La República Dominicana en alerta: Un "rompecabezas tectónico" amenaza con catástrofes sin precedentes
El país caribeño enfrenta una amenaza silenciosa pero letal: un entramado de 14 fallas geológicas activas capaces de desencadenar terremotos superiores a 7.0 grados y tsunamis devastadores. La advertencia, respaldada por científicos locales, revela que gran parte de la infraestructura costera —incluyendo zonas turísticas clave— no está preparada para resistir un embate natural de tal magnitud.
Según expertos del Centro Nacional de Sismología de la Universidad Autónoma de Santo Domingo (UASD), la isla se encuentra en una zona crítica donde las placas del Caribe y Norteamérica chocan, generando una acumulación de energía que podría liberarse en cualquier momento.
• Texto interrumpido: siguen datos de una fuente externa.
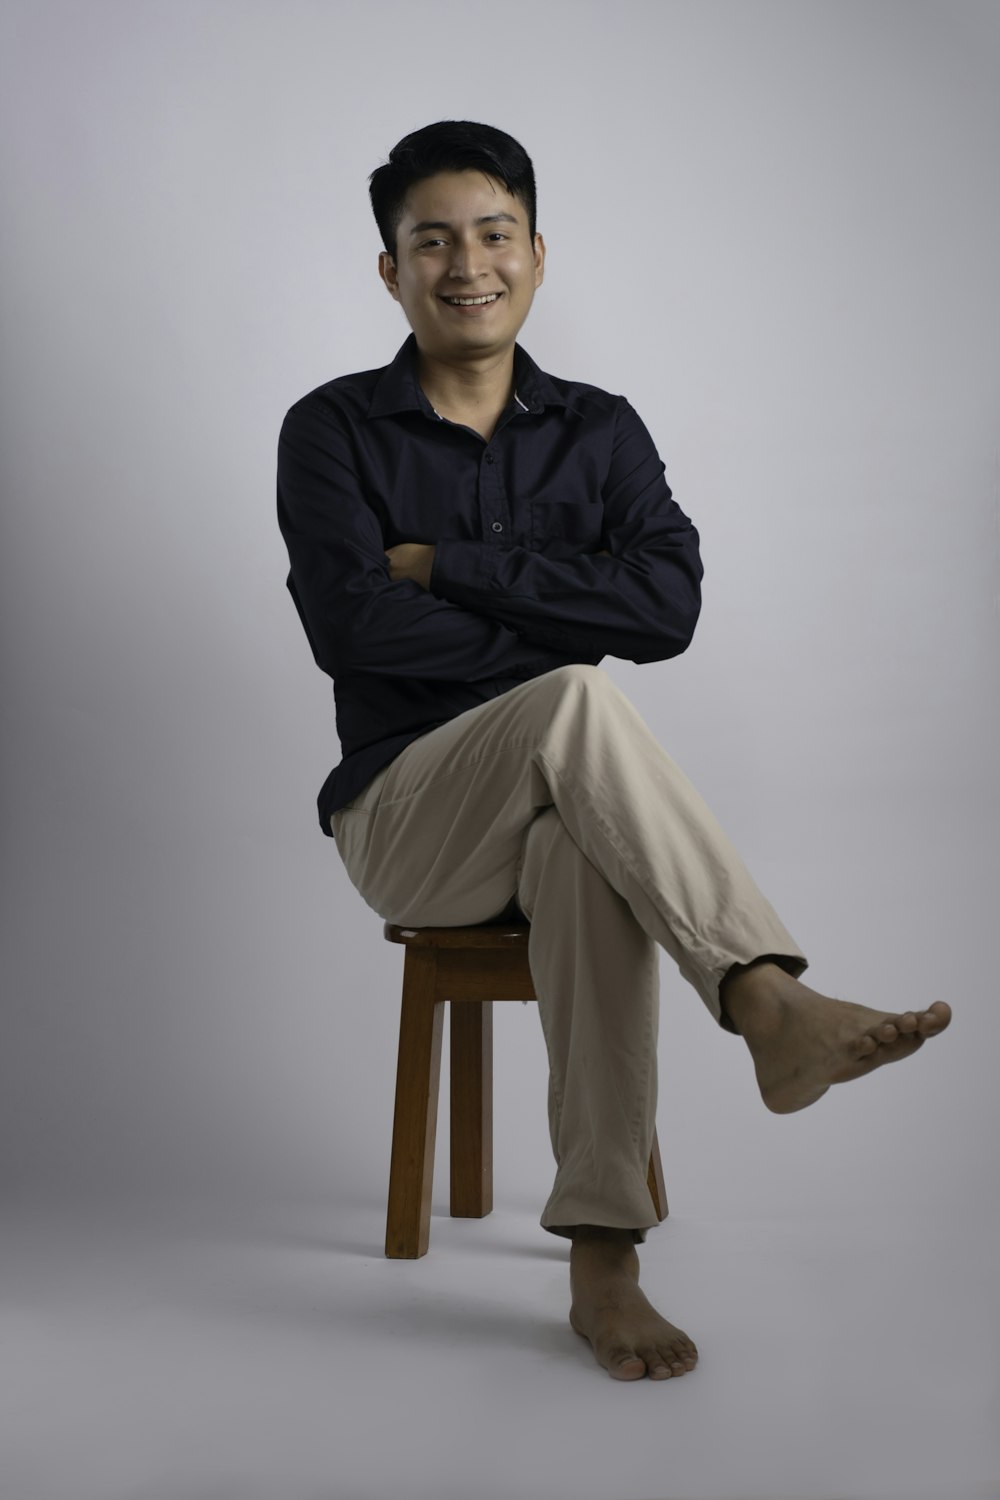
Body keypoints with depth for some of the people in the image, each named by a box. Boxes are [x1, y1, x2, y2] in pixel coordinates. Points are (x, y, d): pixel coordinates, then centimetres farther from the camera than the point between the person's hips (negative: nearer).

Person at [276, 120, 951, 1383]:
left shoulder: (599, 431, 10)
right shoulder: (334, 431, 3)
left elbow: (670, 607, -9)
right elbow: (350, 625, -14)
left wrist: (446, 564, -11)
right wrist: (564, 623, -12)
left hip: (560, 811, 2)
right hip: (407, 814, -2)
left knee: (588, 857, -36)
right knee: (576, 701, -33)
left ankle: (601, 1259, -35)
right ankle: (772, 1006, -40)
Las ciudades más expuestas incluyen Santo Domingo, Santiago, Monte Cristi y Puerto Plata, donde miles de edificios carecen de normas antisísmicas y se ubican en terrenos vulnerables.
El peligro acecha desde el mar
El informe destaca que las costas dominicanas, muchas a menos de 10 metros sobre el nivel del mar, enfrentan un doble riesgo: terremotos intensos seguidos de olas gigantes. "Un tsunami de cinco metros arrasaría lo que el sismo no derribe", advierten los científicos, señalando que comunidades como Matancita (Nagua) ya fueron borradas por maremotos en el pasado.
La historia sismológica del país respalda estos hallazgos. Desde el terremoto que destruyó La Vega y Santiago en 1562 hasta los recientes desastres en Haití (2010 y 2021), la región ha demostrado su fragilidad. Ahora, la combinación de fallas como la Septentrional, la del Cibao y la Isabel de Torres —junto con suelos inestables y construcciones precarias— eleva el riesgo a niveles alarmantes.
Turismo y urbes en la mira
Zonas como Playa Dorada, Sosúa y Cabarete, vitales para la economía turística, están atravesadas por fallas activas. En Monte Cristi, los suelos blandos y la cercanía al mar la convierten en una "trampa mortal" ante un posible tsunami. Mientras, en Santo Domingo, el uso de bloques sin refuerzo estructural en barrios densamente poblados aumenta la probabilidad de colapsos masivos.
Aunque las autoridades han recibido el informe, los expertos urgen acciones inmediatas: códigos de construcción más estrictos, simulacros frecuentes y sistemas de alerta temprana. La pregunta que queda en el aire es clara: ¿Está el país preparado para evitar una tragedia anunciada?